Understanding the Impact of Ethane Development on the Environmental and Health Conditions for Local Communities as Well as the Carbon Budget

Cradle to grave, ethane is harmful to people and our environments. Ethane, with methane, is a major component of so-called “natural” fossil gas. The fracking used to extract fossil gas devastates upstream communities; in turn, plastic and other petrochemical end-products inevitably find their way to landfills and oceans, damaging ecosystems and leaching toxic chemicals and greenhouse gases as they break down. 

DOW Chemical in St. Charles Parish, Louisiana

But Louisiana is particularly affected by the production process that happens between initial extraction and eventual degradation. In order to be of value to the petrochemical industry, ethane serves as a feedstock that is cracked into ethylene and further synthesized into chemicals like ethylene oxide and ethylene glycol. In Louisiana, this petrochemical production is concentrated in the southwest corner of the state around Lake Charles and on the 85-mile stretch of the Mississippi River between Baton Rouge and New Orleans called Cancer Alley because of industry impact on residents there. 

Since 2007, 55 facilities across Louisiana have emitted 31.7 million tons of ethane-derived ethylene into the state’s air, according to the EPA’s Toxics Release Inventory. And 2019, the most recent year for which the EPA has complete data, saw the highest releases yet – over 3.6 million tons. Top ethylene polluters include Dow Chemical, its subsidiary Union Carbide, Shell Norco, and ExxonMobil Chemical in Cancer Alley, and facilities like Westlake Polymers and Sasol Chemicals in southwest Louisiana.

Dow’s Union Carbide plant in St. Charles Parish on the Mississippi River is also by far Louisiana’s biggest offender in terms of ethylene oxide releases. 14 facilities in the state release tens of thousands of pounds of ethylene oxide each year, but until 2013 that number was surging over 100,000 pounds annually. A decrease in emissions has come from regulatory pressure following the EPA’s recognition that inhalation of ethylene oxide by residents living around these plants poses risks of lymphoid and breast cancers as well as neurological damage. Still, a report by The Advocate just this past weekend found only two of the state’s five worst offenders have brought their releases down to the EPA’s safer standard. The others, including Sasol and Union Carbide, have emissions 2-6 times the minimum level set for residents’ safety.
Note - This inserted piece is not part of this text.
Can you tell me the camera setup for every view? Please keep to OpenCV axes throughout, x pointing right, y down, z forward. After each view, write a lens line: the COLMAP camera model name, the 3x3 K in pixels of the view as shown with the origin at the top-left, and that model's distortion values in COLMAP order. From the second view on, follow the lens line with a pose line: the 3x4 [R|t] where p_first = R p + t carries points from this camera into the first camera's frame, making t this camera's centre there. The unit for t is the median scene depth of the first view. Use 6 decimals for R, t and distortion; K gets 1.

EPA data also reveals that almost all fourteen facilities with reportable releases of ethylene oxide are in or immediately adjacent to census blocks whose residents are majority people of color. In most of these census blocks, residents are well over 40% low income. In the past years alone, South African chemical firm Sasol forced the relocation of the African American community of Mossville, despite significant resistance to the process from residents, to build one of the world’s largest ethane crackers. Make no mistake: the siting of these facilities is part of the anti-Black and anti-poor system of industrial toxics permitting that ensures these communities bear the brunt of the immediate harm. Regulation of ethane and its petrochemical derivatives is a question not just of environmentalism but of environmental justice.
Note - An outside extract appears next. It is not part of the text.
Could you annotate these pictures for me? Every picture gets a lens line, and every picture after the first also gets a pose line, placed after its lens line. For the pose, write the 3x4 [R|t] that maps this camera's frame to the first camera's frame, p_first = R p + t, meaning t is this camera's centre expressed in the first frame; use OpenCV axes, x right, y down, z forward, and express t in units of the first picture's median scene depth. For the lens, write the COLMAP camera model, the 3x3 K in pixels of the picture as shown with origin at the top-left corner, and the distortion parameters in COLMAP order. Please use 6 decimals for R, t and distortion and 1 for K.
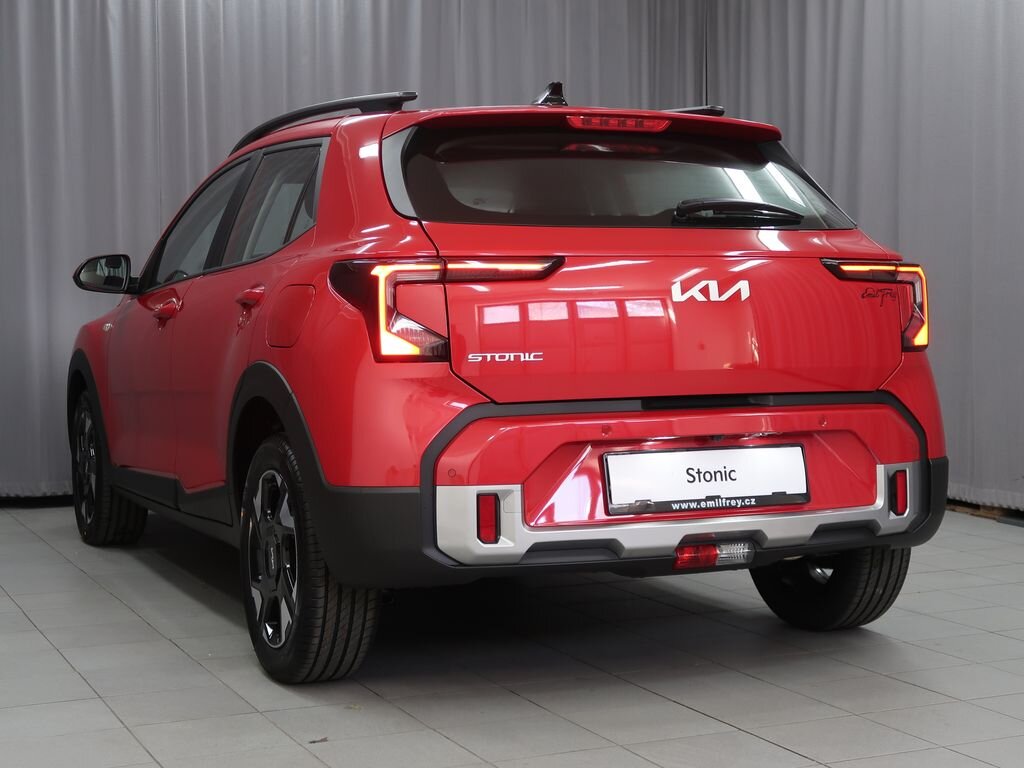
lens RADIAL K [[1690.5, 0, 512.0], [0, 1690.5, 384.0], [0, 0, 1]] dist [0.054469, 0.010366]
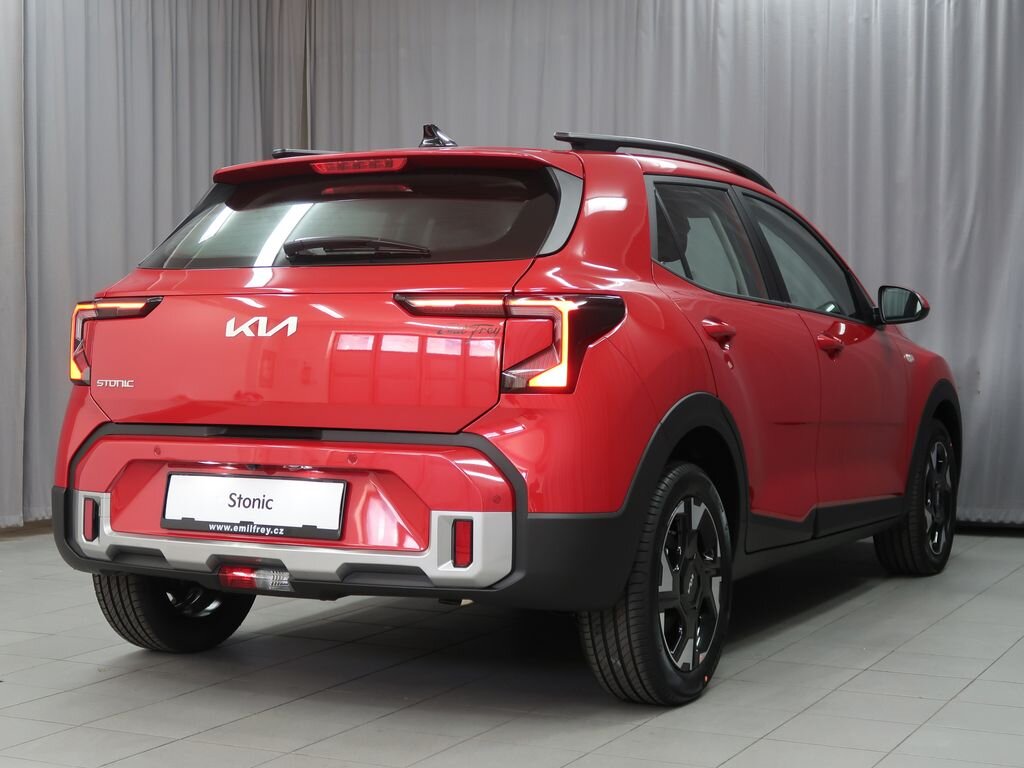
lens RADIAL K [[1740.4, 0, 512.0], [0, 1740.4, 384.0], [0, 0, 1]] dist [0.007560, -0.014736]
pose [[0.618685, 0.028581, -0.785119, 1.063891], [-0.041751, 0.999122, 0.003470, -0.029815], [0.784529, 0.030632, 0.619335, 0.454947]]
Of course, ethylene oxide and other ethane products are not the only chemicals released into Louisiana’s air. Recent analysis by researchers led by Kimberley Terrell at the Tulane Environmental Law Clinic (Terrell et al., in review), definitively shows consistent linkages between cancer risk, industrial air pollution, and race and poverty in Louisiana – affirming what residents themselves have long known about their communities’ cancer burdens. And cancer rates are only one facet of the problem: petrochemical plants and their pipelines and tie-in facilities are highly vulnerable to the increasingly destructive storms that the region faces. These storms and the damage they bring are made worse by the rising seas and subsiding land that these plants help exacerbate by destroying Louisiana’s protective wetlands and releasing climate-altering greenhouse gases.
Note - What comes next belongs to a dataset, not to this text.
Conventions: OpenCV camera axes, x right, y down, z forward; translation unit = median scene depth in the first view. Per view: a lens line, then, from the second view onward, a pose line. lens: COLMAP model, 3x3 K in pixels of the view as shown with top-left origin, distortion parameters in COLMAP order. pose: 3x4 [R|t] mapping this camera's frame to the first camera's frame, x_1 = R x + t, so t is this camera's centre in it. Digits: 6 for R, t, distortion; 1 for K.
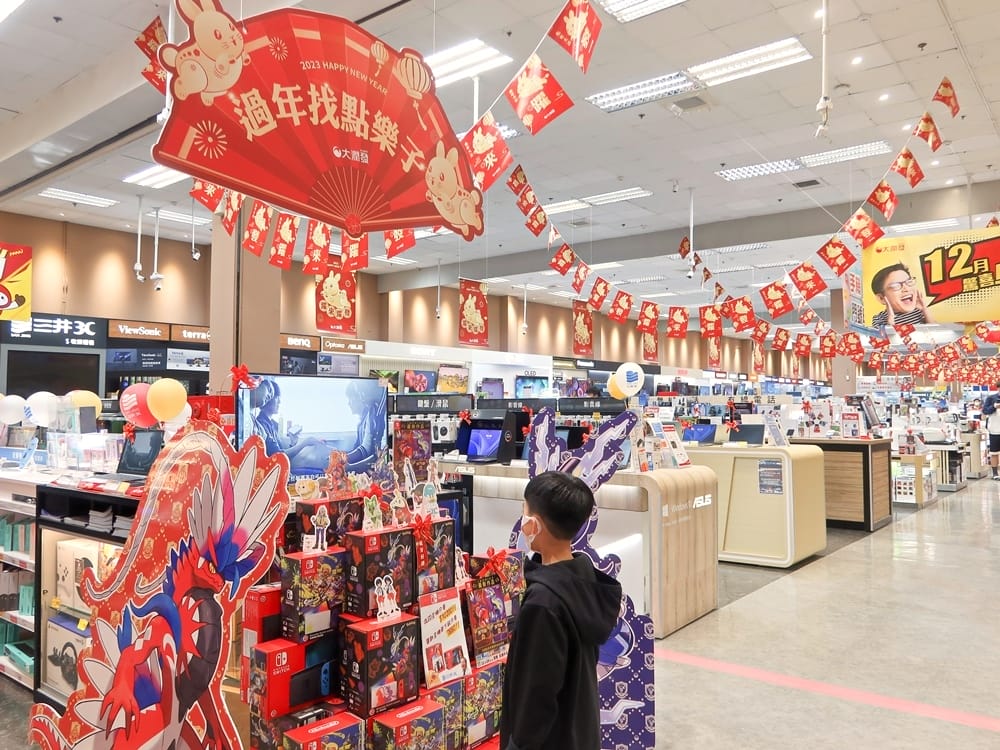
lens RADIAL K [[749.7, 0, 493.0], [0, 749.7, 367.1], [0, 0, 1]] dist [-0.018308, 0.003700]
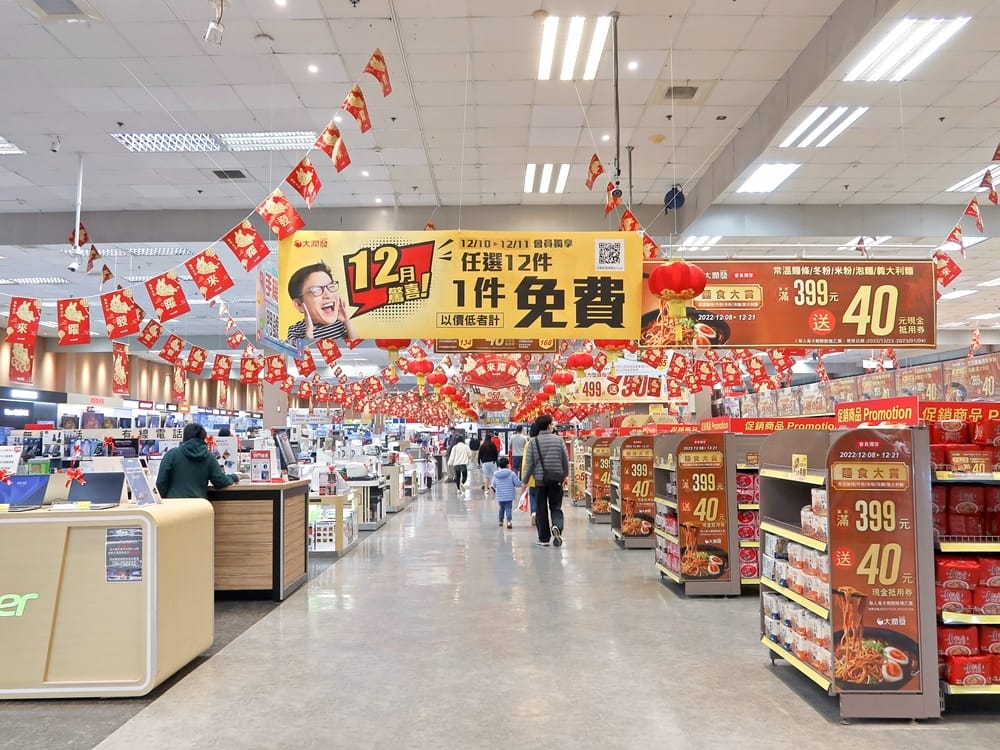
lens RADIAL K [[749.7, 0, 500.6], [0, 749.7, 374.7], [0, 0, 1]] dist [-0.018308, 0.003700]
pose [[0.754568, 0.040818, 0.654951, 0.134164], [-0.018758, 0.998997, -0.040649, 0.008246], [-0.655954, 0.018387, 0.754577, 0.213026]]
This is why we insist that when the DOE and other regulatory agencies consider the effects of ethane, they do so not in isolation but with a view towards the cumulative impacts of this fossil gas, the further products it is synthesized into, and the release of these and many other petrochemicals Louisiana’s air, soil, and water. 

And finally, we want to uplift the ongoing opposition that residents are mounting for their own self-defense. Members of RISE St. James and other coalitions, for example, continue against all odds to stymie construction of the Formosa plastics plant there – a plant that would also bring ethane and ethylene pipelines, and that would be permitted to release almost 8 tons of ethylene oxide annually, in addition to other damaging chemicals and 13 million tons of greenhouse gases.

We urge the DOE to follow the lead of Louisiana’s communities—shut down existing ethane facilities, halt the construction of new ones, and prioritize a just transition to a future without fossil fuels.